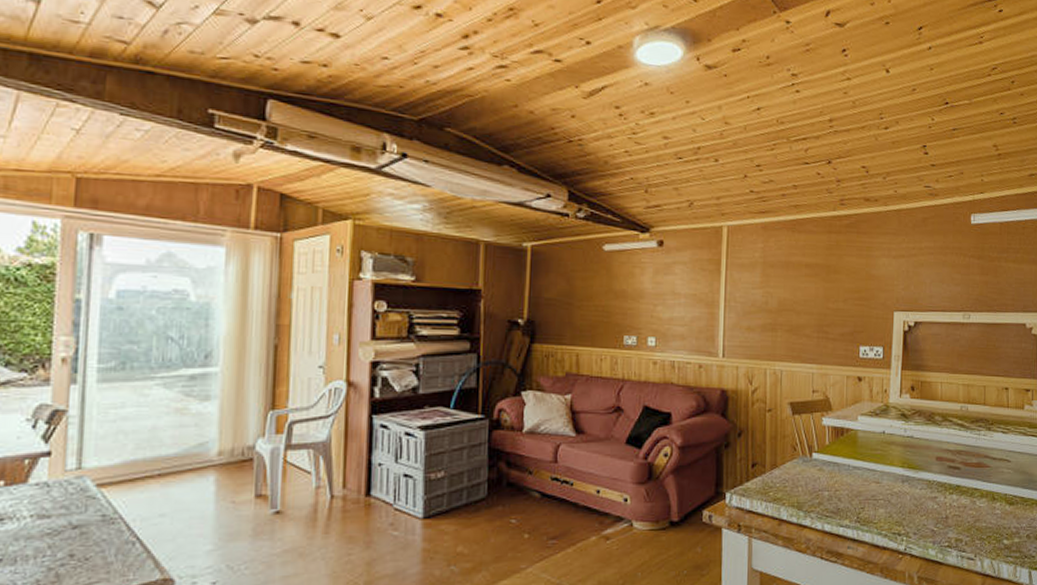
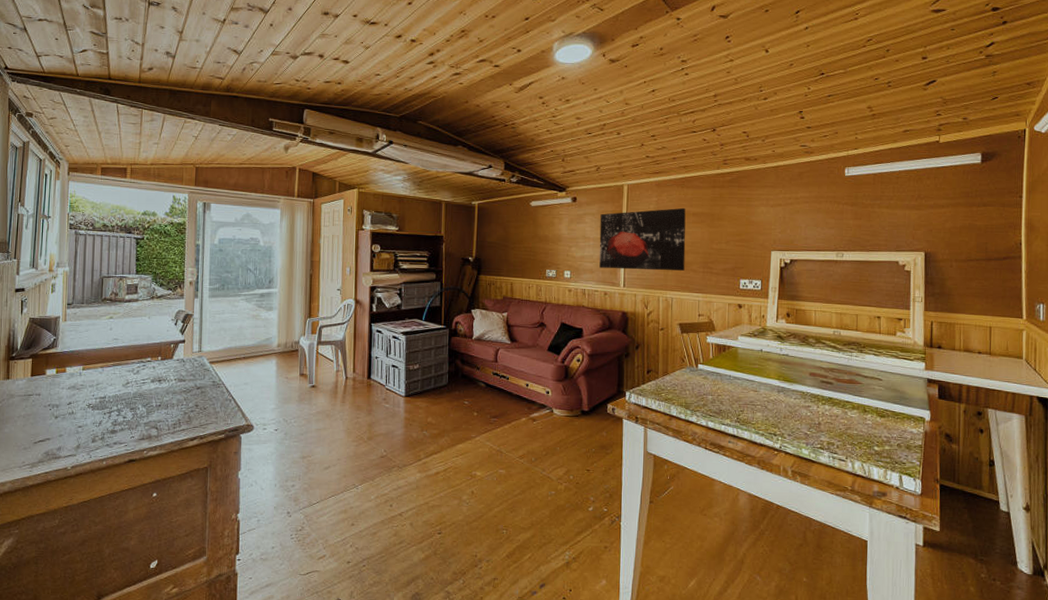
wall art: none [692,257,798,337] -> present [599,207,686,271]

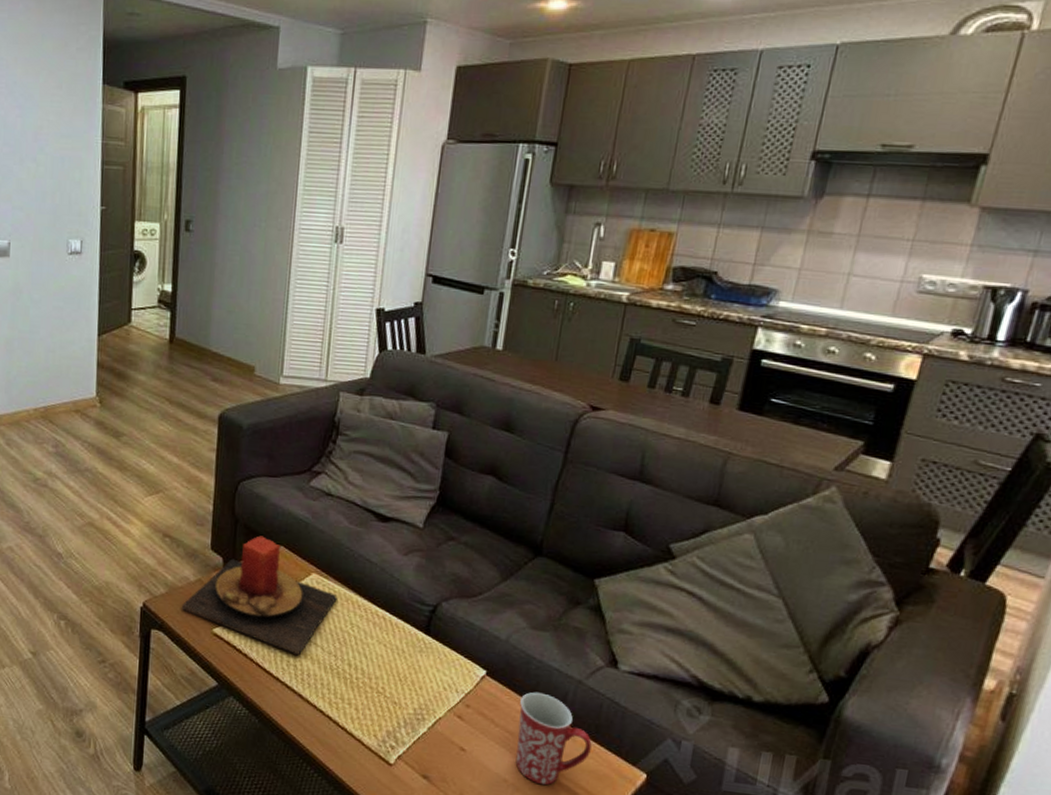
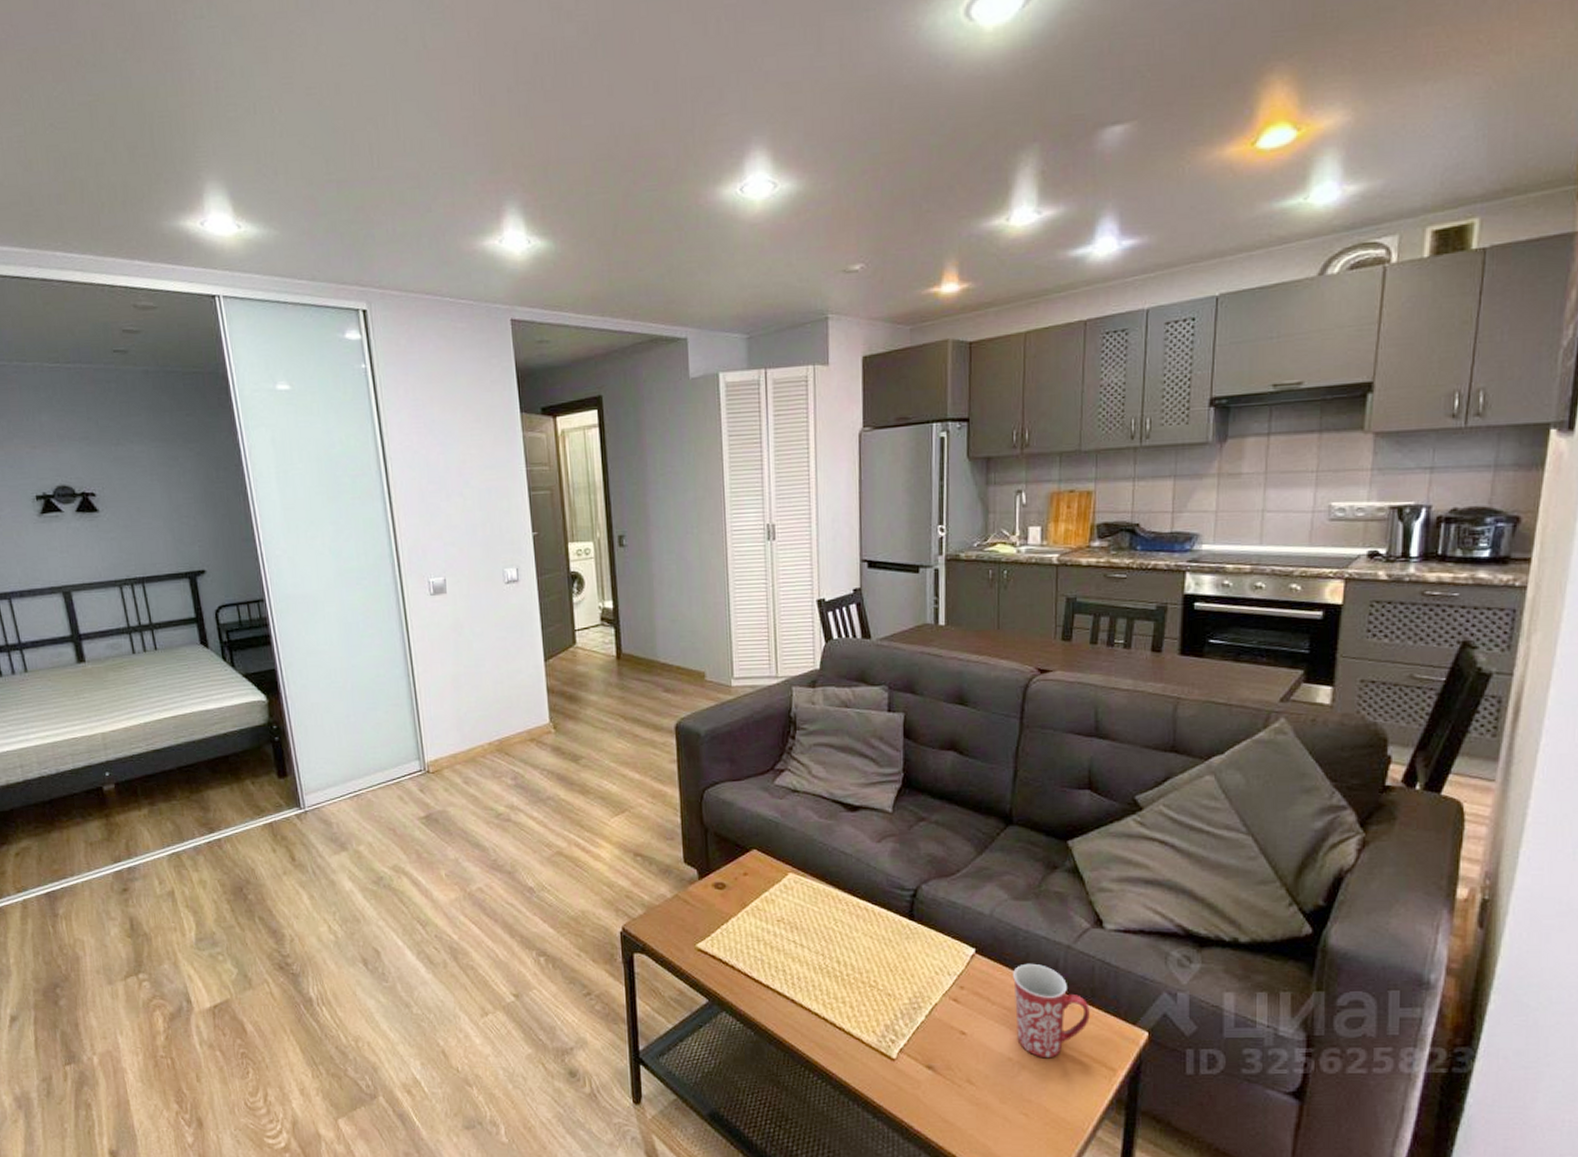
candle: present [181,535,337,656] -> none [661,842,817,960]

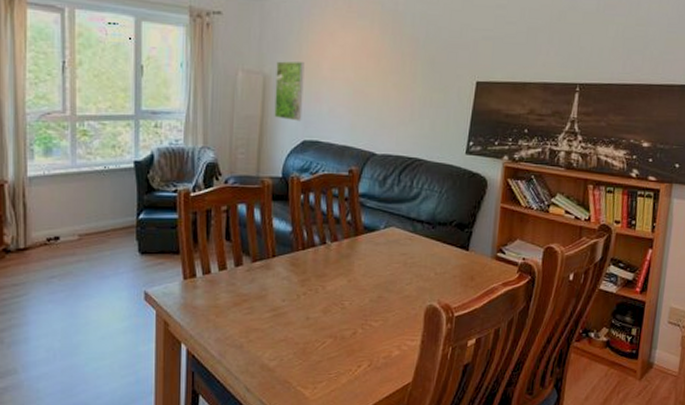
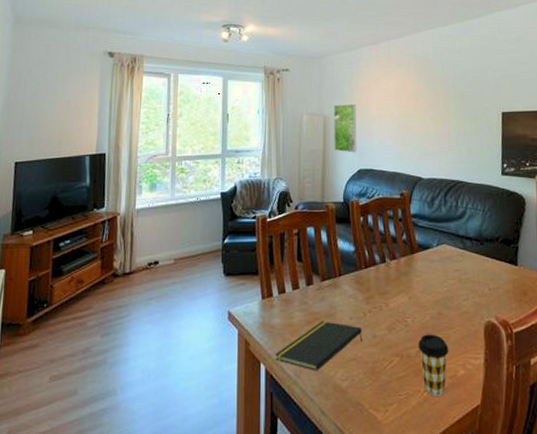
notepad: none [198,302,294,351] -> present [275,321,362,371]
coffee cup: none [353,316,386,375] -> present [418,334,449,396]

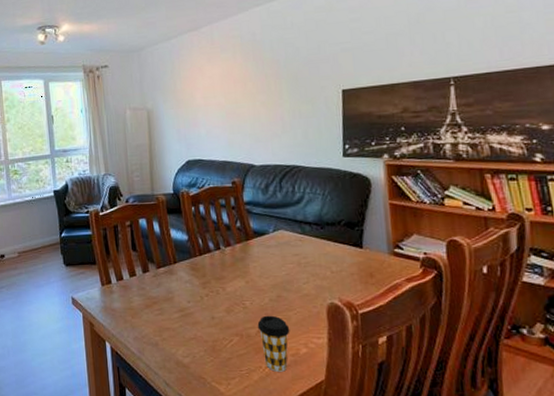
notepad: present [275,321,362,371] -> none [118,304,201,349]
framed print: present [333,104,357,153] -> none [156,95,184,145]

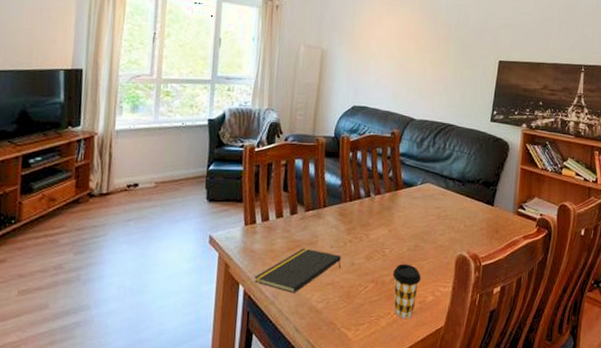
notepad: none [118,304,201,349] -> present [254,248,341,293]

Action item :: Given the listing above, return exactly, and only, the lines from the line with "notepad: present [275,321,362,371]" through its final line, both included, with the pictures removed.

Finished exercise ::
notepad: present [275,321,362,371] -> none [118,304,201,349]
framed print: present [333,104,357,153] -> none [156,95,184,145]

notepad: none [118,304,201,349] -> present [254,248,341,293]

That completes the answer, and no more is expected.